— Bloco de texto —
==============================

Daí que a conclusão é óbvia: o pensamento crítico na área de literatura e o caráter científico na área de lingüística estarão estagnados — ou, pelo menos, restritos a algumas poucas instituições nobres. A longo prazo, esse cenário indica, por exemplo, o fim da revisão crítica da obra de João Cabral de Melo Neto, Drummond ou Machado de Assis: em 100 anos, os professores brasileiros estarão ensinando, sobre esses autores, o mesmo que, hoje, nós ensinamos - o método será outro, o conteúdo será idêntico. Nenhuma visão nova surgirá. Óbvio que, no período de 100 anos, pode surgir um crítico que faça tal revisão — mas ele estará solitário e sua produção não encontrará eco no ensino superior e, portanto, não chegará aos níveis mais básicos da escola. Continuando nos exemplos, a pesquisa pura em lingüística, como o registro e a análise de particularidades da fala (que, para ser realizado, pressupõe a ida a campo), também vai parar no tempo — e ainda que isso soe mais estapafúrdio do que o exemplo literário, são idênticos, representam a mesma falência.

==============================

— Dados extraídos —
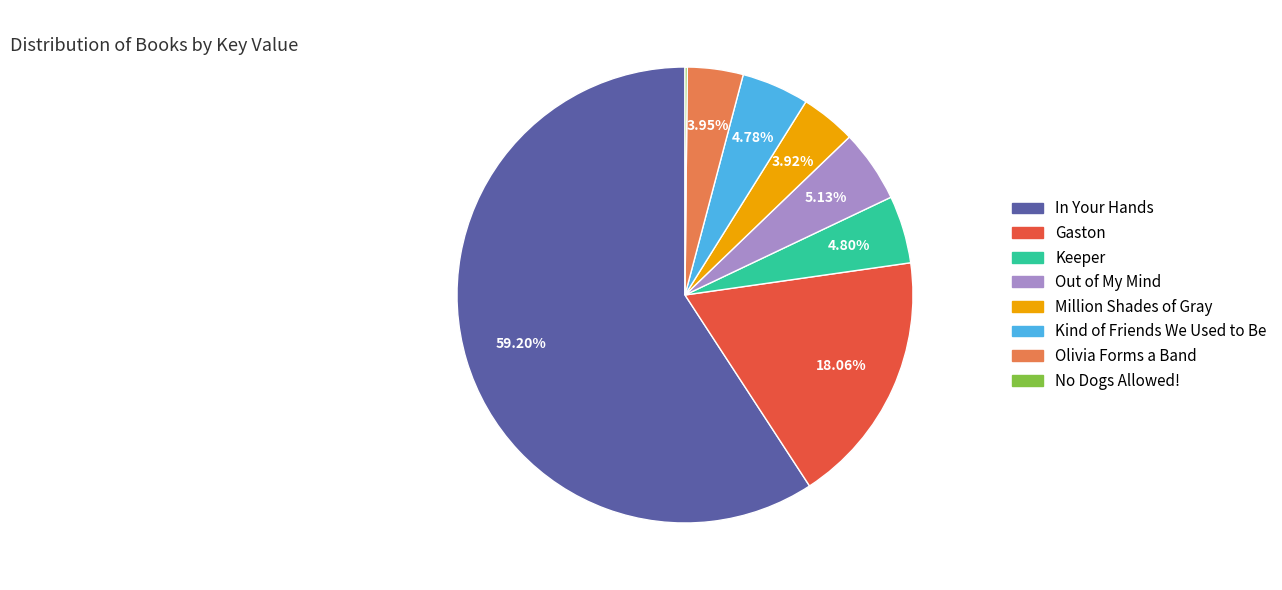

Is In Your Hands the majority of the pie?

Yes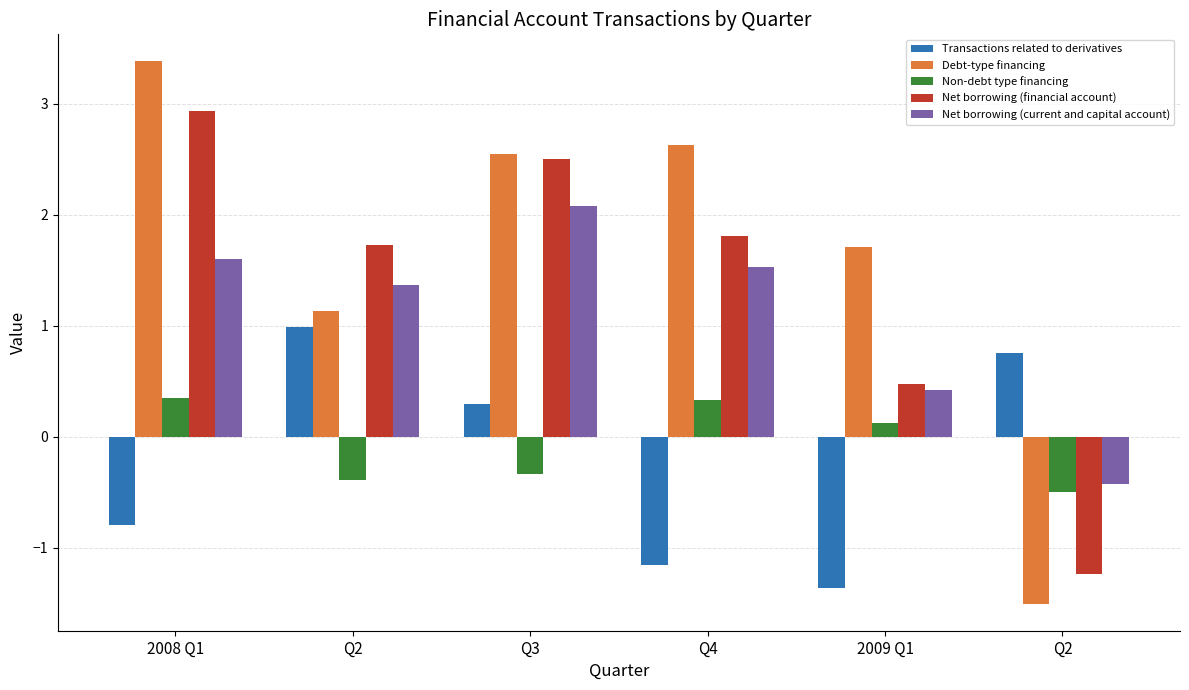

Reading left to right, extract all data points from this chart.

Transactions related to derivatives: 2008 Q1=-0.8	Q2=1.0	Q3=0.3	Q4=-1.2	2009 Q1=-1.4	Q2=0.8
Debt-type financing: 2008 Q1=3.4	Q2=1.1	Q3=2.6	Q4=2.6	2009 Q1=1.7	Q2=-1.5
Non-debt type financing: 2008 Q1=0.3	Q2=-0.4	Q3=-0.3	Q4=0.3	2009 Q1=0.1	Q2=-0.5
Net borrowing (financial account): 2008 Q1=2.9	Q2=1.7	Q3=2.5	Q4=1.8	2009 Q1=0.5	Q2=-1.2
Net borrowing (current and capital account): 2008 Q1=1.6	Q2=1.4	Q3=2.1	Q4=1.5	2009 Q1=0.4	Q2=-0.4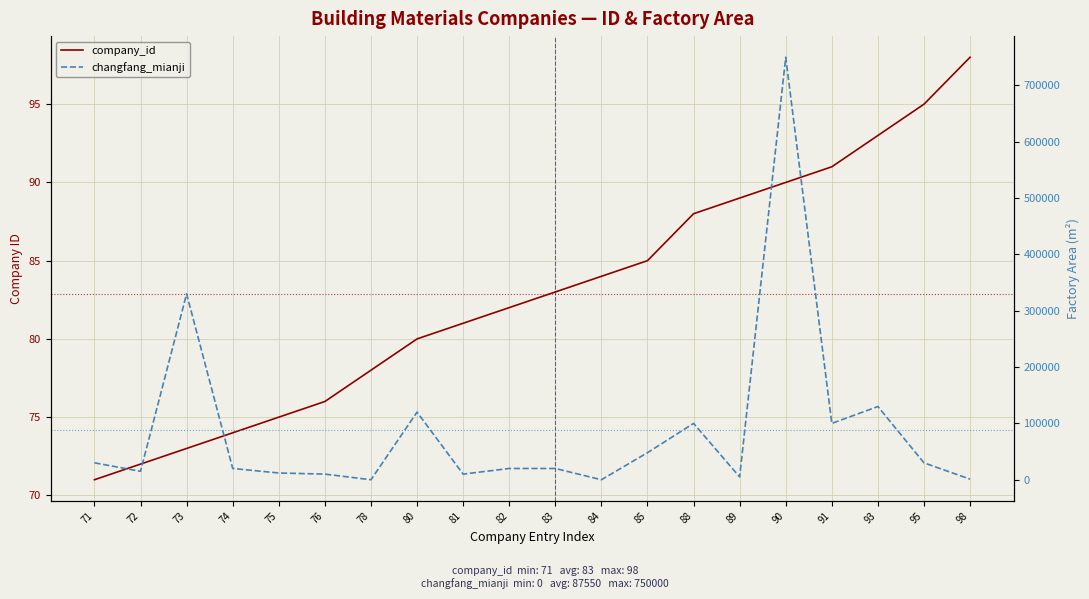

True or false: changfang_mianji has more than 1 points higher than both neighbors.

True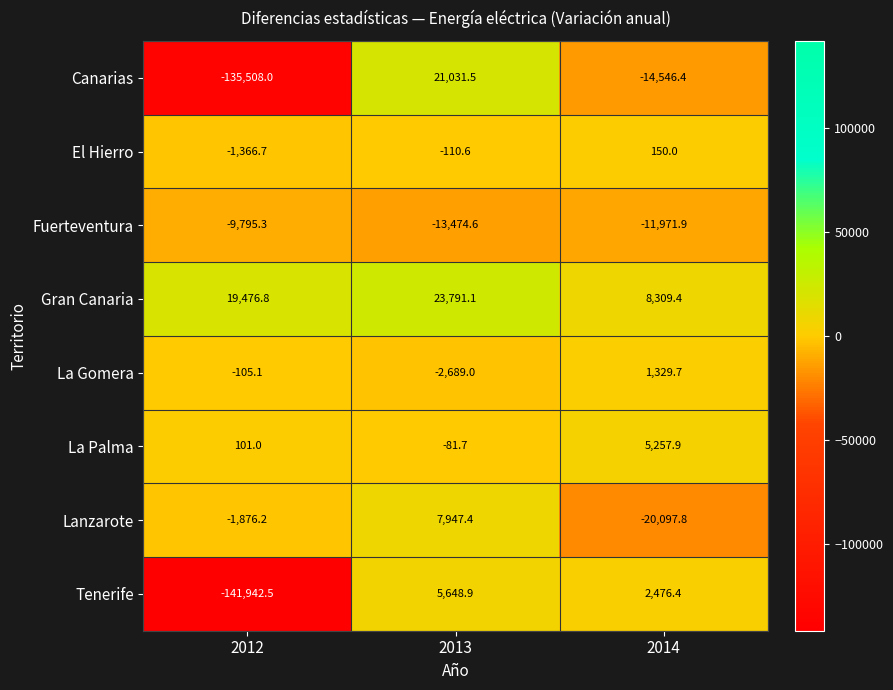

What is the greatest value displayed?

23791.1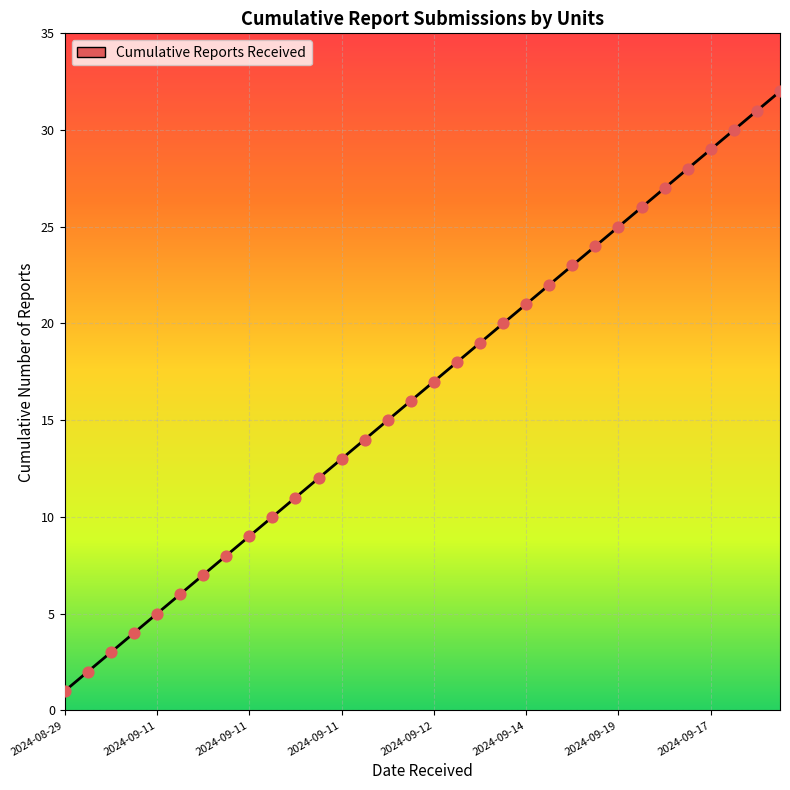

What is the maximum value shown in the chart?

32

==============================

— Instruções do exercício —
a: De acordo com o texto sobre literatura e linguística, o que os professores brasileiros estarão ensinando daqui a 100 anos sobre João Cabral de Melo Neto, Drummond ou Machado de Assis?
b: Por favor, dê continuidade ao texto sobre literatura e linguística a partir da última frase apresentada.

— Respostas das tarefas —
a: O mesmo que se ensina hoje: o método será outro, mas o conteúdo será idêntico.

b:
No meu convívio diário com os estudantes, percebo que a maioria corrobora a atitude do MEC. Partem do princípio absurdo de que o problema da educação no Brasil é um problema meramente didático e não estrutural, político ou mesmo conceitual. Crêem (e não duvidam sequer um instante) que a pesquisa pura não se reflete de forma alguma na sala de aula e que, por isso, é obsoleta, descartável. Tudo isso, naturalmente, é reflexo da nossa preguiça de pensar a educação em toda a sua significação e de acreditar que profissionalizar o professor é prepará-lo quase que fisicamente para ensinar nada.